Unfortunately, Blackburn’s discussion of theological and religious treatments of self-regard is less developed. After offering brief caricatures of Augustine and “religion” early in the book, Blackburn eventually returns to a more appreciative analysis of Christianity’s high placement of pride in the list of problems to which humans are susceptible. Drawing on Milton’s story of humanity’s fall, he names pride as an “overarching template of wrongdoing” that becomes the “activator and catalyst” for other sins, such as greed, envy, and arrogance.

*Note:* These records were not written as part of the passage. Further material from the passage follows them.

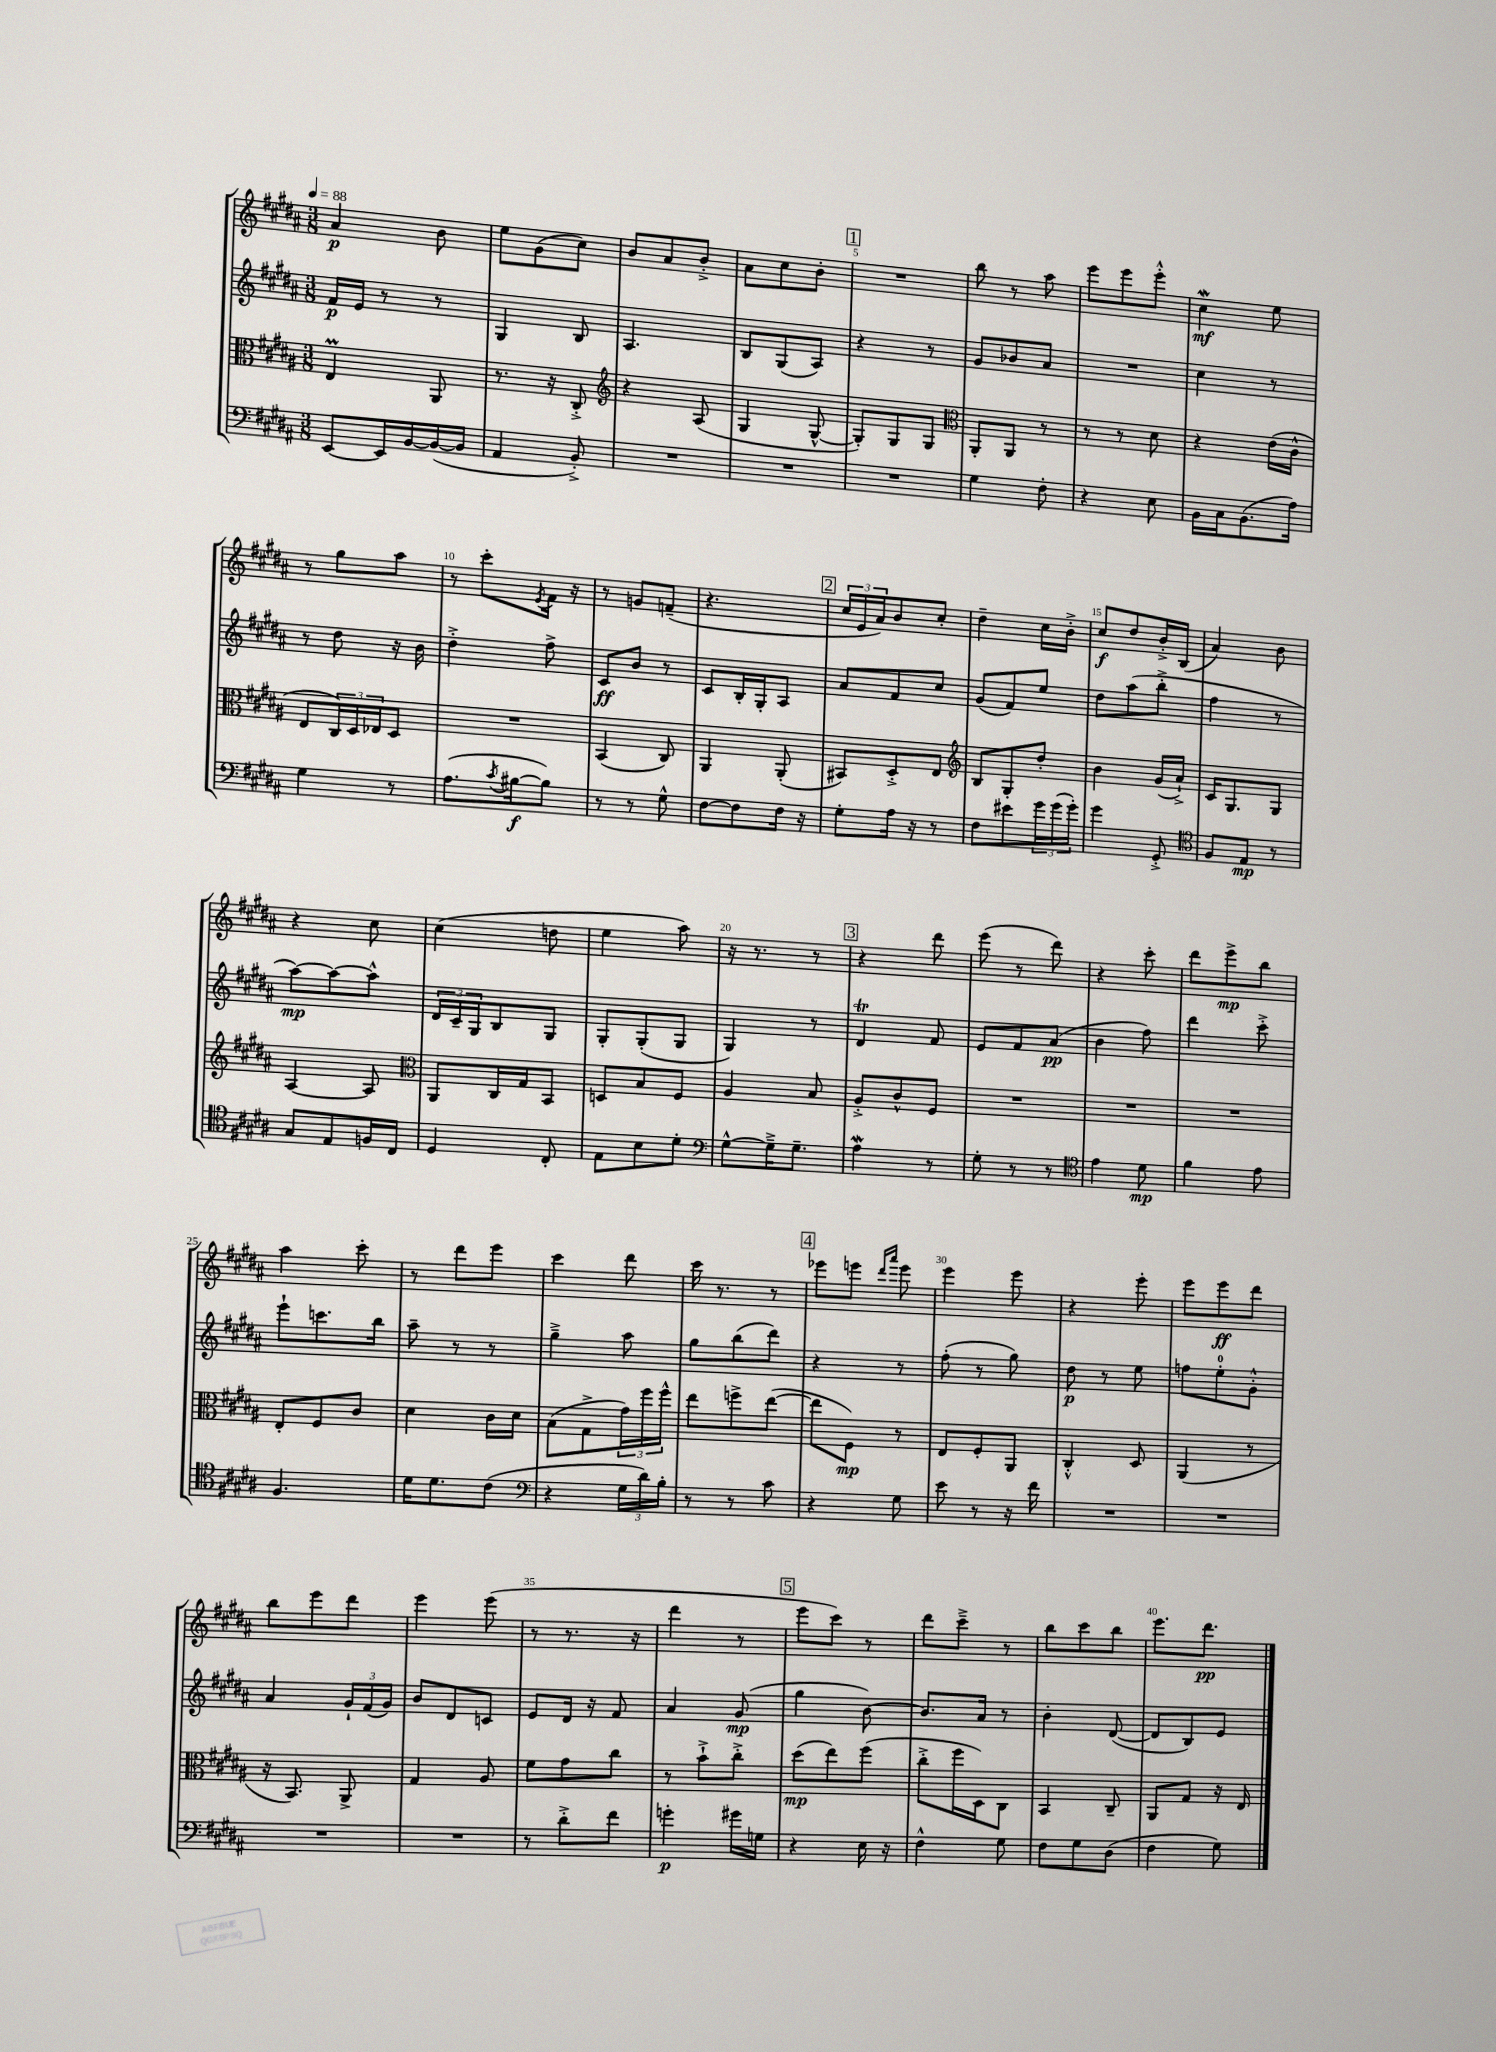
<<
\new StaffGroup <<
\new Staff = "s0" {
    \clef treble \key b \major \numericTimeSignature \time 3/8 \tempo 4 = 88
    ais'4\p b'8 |
    e''8 gis'8( cis''8) |
    b'8 ais'8 b'8-.-> |
    ais'8 cis''8 b'8-. |
    \mark \markup { \box "1" } R4. |
    b''8 r8 ais''8 |
    e'''8 e'''8 e'''8-.-^ |
    cis''4\mordent\mf e''8 |
    r8 gis''8 ais''8 |
    r8 cis'''8-. \acciaccatura { e'8 } fis'16 r16 |
    r8 g'8 f'8--( |
    r4. |
    \mark \markup { \box "2" } \tuplet 3/2 { cis''16 e'16 ais'16) } b'8 cis''8-. |
    dis''4-- cis''16 b'16-.-> |
    cis''8\f dis''8 b'16-.-> b16( |
    ais'4) b'8 |
    r4 cis''8 |
    cis''4( d''8 |
    e''4 ais''8) |
    r16 r8. r8 |
    \mark \markup { \box "3" } r4 dis'''8 |
    e'''8( r8 dis'''8) |
    r4 cis'''8-. |
    dis'''8 e'''8->\mp b''8 |
    ais''4 cis'''8-. |
    r8 dis'''8 e'''8 |
    cis'''4 dis'''8 |
    cis'''16 r8. r8 |
    \mark \markup { \box "4" } ees'''8 e'''8 \grace { dis'''16 ais'''16 } e'''8 |
    e'''4 e'''8 |
    r4 e'''8-. |
    e'''8 e'''8\ff dis'''8 |
    b''8 e'''8 dis'''8 |
    e'''4 e'''8( |
    r8 r8. r16 |
    dis'''4 r8 |
    \mark \markup { \box "5" } e'''8 cis'''8) r8 |
    dis'''8 cis'''8---> r8 |
    b''8 cis'''8 b''8 |
    e'''8. dis'''8.\pp \bar "|." |
}
\new Staff = "s1" {
    \clef treble \key b \major \numericTimeSignature \time 3/8
    fis'16\p e'16 r8 r8 |
    gis4 b8 |
    ais4. |
    b8 gis8( ais8) |
    \mark \markup { \box "1" } r4 r8 |
    gis'8 bes'8 ais'8 |
    R4. |
    cis''4 r8 |
    r8 dis''8 r16 b'16 |
    dis''4-.-> fis''8-> |
    cis'8\ff b'8 r8 |
    cis'8 b16-. gis16-. ais8 |
    \mark \markup { \box "2" } ais'8 fis'8 cis''8 |
    gis'8( fis'8) e''8 |
    dis''8 ais''8( b''8-.-> |
    fis''4 r8 |
    ais''8~\mp) ais''8~ ais''8-^ |
    \tuplet 3/2 { dis'16 cis'16-- gis16 } b8 gis8 |
    gis8-. gis8-.( gis8 |
    gis4) r8 |
    \mark \markup { \box "3" } dis'4\trill fis'8 |
    e'8 fis'8 ais'8\pp( |
    b'4 fis''8) |
    dis'''4 cis'''8-.-> |
    e'''8-! c'''8. b''16 |
    ais''8-- r8 r8 |
    gis''4---> ais''8 |
    gis''8 b''8( dis'''8) |
    \mark \markup { \box "4" } r4 r8 |
    fis''8-.( r8 gis''8) |
    dis''8\p r8 e''8 |
    f''8 e''8-0-. gis'8-.-^ |
    ais'4 \tuplet 3/2 { gis'16-! fis'16( gis'16) } |
    b'8 dis'8 c'8 |
    e'8 dis'16 r16 fis'8 |
    ais'4 gis'8\mp( |
    \mark \markup { \box "5" } gis''4 b'8~) |
    b'8. ais'16 r8 |
    b'4-. dis'8~( |
    dis'8 b8) e'8 \bar "|." |
}
\new Staff = "s2" {
    \clef alto \key b \major \numericTimeSignature \time 3/8
    e4\prall ais,8 |
    r8. r16 cis8-.-> |
    \clef treble r4 ais8( |
    gis4 gis8~-^ |
    \mark \markup { \box "1" } gis8-.) gis8 gis8 |
    \clef alto ais,8-. ais,8 r8 |
    r8 r8 dis'8 |
    r4 e'16( cis'16-^ |
    e8 \tuplet 3/2 { cis16) dis16 ees16 } dis8 |
    R4. |
    b,4( cis8) |
    ais,4 ais,8-.( |
    \mark \markup { \box "2" } bis,8) dis8-.-> e8 |
    \clef treble b8 gis8-. dis''8-. |
    b'4 gis'16( ais'16-!->) |
    cis'16 gis8. gis8 |
    ais4~ ais8 |
    \clef alto ais,8 cis16 gis16 b,8 |
    d8 b8 fis8 |
    ais4 b8 |
    \mark \markup { \box "3" } ais8-.-> cis'8-^ fis8 |
    R4. |
    R4. |
    R4. |
    e8-. fis8 cis'8 |
    dis'4 cis'16 dis'16 |
    b8( gis8-> \tuplet 3/2 { gis'16) fis''16 fis''16-^ } |
    e''8 f''8-> e''8~( |
    \mark \markup { \box "4" } e''8 fis8\mp) r8 |
    e8 fis8-. ais,8 |
    cis4-.-^ dis8 |
    ais,4( r8 |
    r16 b,8.) ais,8-> |
    gis4 ais8 |
    fis'8 gis'8 cis''8 |
    r8 b'8-!-> cis''8-.-> |
    \mark \markup { \box "5" } dis''8\mp( e''8) fis''8( |
    cis''8-.-> fis''16 dis16) cis8 |
    b,4 cis8-- |
    ais,8 gis8 r16 e16 \bar "|." |
}
\new Staff = "s3" {
    \clef bass \key b \major \numericTimeSignature \time 3/8
    e,8~ e,16 b,16~ b,16~( b,16 |
    ais,4 b,8-.->) |
    R4. |
    R4. |
    \mark \markup { \box "1" } R4. |
    gis4 fis8-. |
    r4 e8 |
    b,16 cis16 b,8.( ais16) |
    gis4 r8 |
    ais8.( \acciaccatura { cis'8 } bis16~\f bis8) |
    r8 r8 gis8-^ |
    fis8~ fis8 fis16 r16 |
    \mark \markup { \box "2" } gis8-. ais16 r16 r8 |
    fis8 eis'8 \tuplet 3/2 { gis'16 gis'16( gis'16-.) } |
    gis'4 gis,8-.-> |
    \clef tenor fis8 e8\mp r8 |
    gis8 e8 f16 cis16 |
    dis4 cis8-. |
    e8 b8 dis'8-. |
    \clef bass gis8~-^ gis16---> gis8.-- |
    \mark \markup { \box "3" } ais4\mordent r8 |
    gis8-. r8 r8 |
    \clef tenor e'4 dis'8\mp |
    fis'4 e'8 |
    fis4. |
    dis'16 dis'8. cis'8( |
    \clef bass r4 \tuplet 3/2 { gis16 dis'16) b16-. } |
    r8 r8 cis'8 |
    \mark \markup { \box "4" } r4 gis8 |
    e'8 r8 r16 fis'16 |
    R4. |
    R4. |
    R4. |
    R4. |
    r8 dis'8-.-> fis'8 |
    g'4-.\p gis'16 g16 |
    \mark \markup { \box "5" } r4 e16 r16 |
    fis4-^ gis8 |
    fis8 gis8 dis8( |
    fis4 gis8) \bar "|." |
}
>>
>>
\layout { \context { \Score \override BarNumber.break-visibility = ##(#f #t #t) barNumberVisibility = #(every-nth-bar-number-visible 5) } }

Blackburn is clearly unaware of the feminist discussion that began with Valerie Saiving’s pivotal 1960 essay concerning the theological categories of pride, self-love, and self-abnegation as gendered phenomena. Despite this, he occasionally travels alongside feminists—for example, when he recognizes that the moral valuation given to pride is situation-dependent. He distinguishes between vanity and the “proper” pride one feels when one deserves the admiration of others. Proper pride, he notes, is something like self-respect, and it can serve a positive role that vanity rarely if ever achieves.
Might disordered self-love relate to growing economic inequality? Wealthy CEOs “forget to wonder how they appear to others,” Blackburn writes, and they come to believe that because they have wealth, “they must be worth it.” He names compassion as the key to overcoming corporate greed, because compassion involves “imaginative displacement into the state of another”—a solution that will be appreciated by congregations concerned with the Gospels’ focus on wealth and poverty. Blackburn contends that the excesses of the “greed is good” business culture speaks not of an essentially greedy human nature, but of a cultural construction of human lives that replaces a good and proper self-regard with one that is clearly out of order.
Adults of my parents’ generation taught their children not to toot their own horns. It was a behavioral norm that guarded against excesses of self-admiration. Although this can result in inappropriate self-abnegation, particularly for members of marginalized groups, there is a useful balance in the old-fashioned idea that people ought not to seek acclaim for themselves, whether in matters of breakfast menus or beauty.